Graduate Medical Education

Issue

Washington continues to wrestle with the financing of graduate medical education (GME) - a critical issue because Medicare payment policies have traditionally set the benchmark for other payers. Recent actions by Congress and others are having a significant impact on the training of physicians and the financing of that training.

  • The Balanced Budget Act of 1997 (BBA) imposed a limit, or cap, on the number of residency positions that the Medicare program would support - a limit that remains in effect today. It also established a carve-out of GME costs from the Medicare managed care payment, phasing in the payment of those costs directly to the hospitals that incur them. That phase-in is now entering its third year, with hospitals receiving 60 percent of the carved-out dollars. The BBA also reduced the indirect medical education (IME) adjustment (payments for the indirect costs associated with approved GME programs) to 6.5 percent in FY 1999, 6 percent in FY 2000, and 5.5 percent in FY 2001 and beyond.

  • The Medicare, Medicaid, and SCHIP Balanced Budget Refinement Act of 1999 (BBRA) modified the BBA's IME cuts by raising the IME adjustment to 6.5 percent in FY 2000 and to 6.25 percent in FY 2001, and delaying the reduction to 5.5 percent until FY 2002. The BBRA also moves toward a direct GME payment based on a national average per-resident amount by increasing payments for some hospitals and freezing updates for others.

  • GME funding for children's hospitals was recognized for the first time by Congress when lawmakers authorized a two-year grant program to begin funding residencies in children's hospitals, which train 5 percent of all residents nationwide.

  • The Medicare Payment Advisory Commission (MedPAC) last August released a preliminary report on GME financing, suggesting that future Medicare support be characterized as covering "enhanced" patient care rather than education.
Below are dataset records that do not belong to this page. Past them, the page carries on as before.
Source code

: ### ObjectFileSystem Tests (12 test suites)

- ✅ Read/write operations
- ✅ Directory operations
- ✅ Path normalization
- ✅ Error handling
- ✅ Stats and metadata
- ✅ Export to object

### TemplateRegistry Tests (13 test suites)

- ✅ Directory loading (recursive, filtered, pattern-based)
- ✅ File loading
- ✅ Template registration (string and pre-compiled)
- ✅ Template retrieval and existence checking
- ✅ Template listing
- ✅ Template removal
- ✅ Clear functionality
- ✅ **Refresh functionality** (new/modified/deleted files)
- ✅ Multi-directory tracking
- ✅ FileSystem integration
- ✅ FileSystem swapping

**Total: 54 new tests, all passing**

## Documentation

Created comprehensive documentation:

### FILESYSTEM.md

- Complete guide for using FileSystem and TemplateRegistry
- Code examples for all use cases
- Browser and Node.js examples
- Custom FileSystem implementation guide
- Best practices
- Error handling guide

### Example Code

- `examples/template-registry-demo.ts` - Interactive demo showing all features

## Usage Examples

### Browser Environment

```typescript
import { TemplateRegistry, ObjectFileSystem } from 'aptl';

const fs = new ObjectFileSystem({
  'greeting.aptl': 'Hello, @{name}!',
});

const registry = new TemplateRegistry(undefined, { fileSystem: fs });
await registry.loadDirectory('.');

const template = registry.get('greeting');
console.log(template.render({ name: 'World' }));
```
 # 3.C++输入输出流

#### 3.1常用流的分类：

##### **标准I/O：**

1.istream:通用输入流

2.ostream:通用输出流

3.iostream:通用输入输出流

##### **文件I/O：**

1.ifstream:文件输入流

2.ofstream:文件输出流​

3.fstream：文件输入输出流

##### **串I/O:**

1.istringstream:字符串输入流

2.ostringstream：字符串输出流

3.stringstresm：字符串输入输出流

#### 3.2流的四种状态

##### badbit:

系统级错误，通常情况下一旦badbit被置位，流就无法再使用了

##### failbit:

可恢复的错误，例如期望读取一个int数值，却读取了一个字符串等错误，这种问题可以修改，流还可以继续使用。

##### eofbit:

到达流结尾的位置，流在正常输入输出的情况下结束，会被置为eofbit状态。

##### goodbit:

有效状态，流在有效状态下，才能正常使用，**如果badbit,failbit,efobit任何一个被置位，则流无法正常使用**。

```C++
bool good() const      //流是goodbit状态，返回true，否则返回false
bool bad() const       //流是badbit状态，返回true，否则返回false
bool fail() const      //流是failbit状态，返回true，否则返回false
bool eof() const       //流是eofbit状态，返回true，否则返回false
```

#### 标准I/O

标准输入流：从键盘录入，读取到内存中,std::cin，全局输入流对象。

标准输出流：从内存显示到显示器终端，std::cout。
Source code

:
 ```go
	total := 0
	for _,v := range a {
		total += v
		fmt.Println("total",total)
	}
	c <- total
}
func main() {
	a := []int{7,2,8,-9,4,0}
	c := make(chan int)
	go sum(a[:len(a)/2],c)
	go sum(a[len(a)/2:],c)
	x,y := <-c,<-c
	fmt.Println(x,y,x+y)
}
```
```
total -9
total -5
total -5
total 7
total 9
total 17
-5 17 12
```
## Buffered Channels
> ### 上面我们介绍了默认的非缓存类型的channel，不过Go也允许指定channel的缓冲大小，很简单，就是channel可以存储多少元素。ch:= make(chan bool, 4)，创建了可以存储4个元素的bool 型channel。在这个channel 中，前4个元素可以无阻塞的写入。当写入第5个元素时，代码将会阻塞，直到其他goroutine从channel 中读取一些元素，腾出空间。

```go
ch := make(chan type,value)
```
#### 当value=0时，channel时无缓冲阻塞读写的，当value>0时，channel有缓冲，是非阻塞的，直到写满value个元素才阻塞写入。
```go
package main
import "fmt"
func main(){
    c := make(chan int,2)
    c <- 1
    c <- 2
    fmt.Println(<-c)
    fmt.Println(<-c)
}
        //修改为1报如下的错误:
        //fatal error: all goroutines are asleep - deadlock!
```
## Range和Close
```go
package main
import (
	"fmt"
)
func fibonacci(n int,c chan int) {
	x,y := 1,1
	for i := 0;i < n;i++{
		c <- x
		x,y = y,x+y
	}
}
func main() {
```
While this approach raises concerns about the underpinnings of federal support for GME, MedPAC's proposal remains sketchy, with few details available.

  • Hospital-physician relationships, especially in the area of education, may be further complicated by increased activities surrounding physician unionization and the National Labor Relations Board decision that interns, residents and fellows are employees, not students, and thus can unionize and strike.

AHA View

Congress, the National Bipartisan Commission on the Future of Medicare, and MedPAC have all suggested different ways of providing support for the training of physicians and other health care professionals. As Medicare's long-term solvency, managed care, and other market forces continue to affect medical education and teaching hospitals, the AHA supports the following policies for GME:

  • Establish a clinical education trust fund into which both public and private payers contribute. In the absence of such a system, the AHA will strongly oppose efforts to either further reduce GME payments under Medicare or move GME funds out of the trust fund into an appropriated account, where GME's future could be seriously jeopardized.

  • Include medical, nursing, and allied health education as part of any new trust fund.

  • Make payments directly to the entities that incur the costs of the clinical component of the educational programs (including university and affiliated teaching community hospitals) rather than to the payers.

  • Guarantee levels of support for medical education and prohibit "earmarking" of funds for the special interests of individual professions, disciplines, specialties and subspecialties.

  • Restore IME funding to 6.5 percent for FY 2001 and beyond.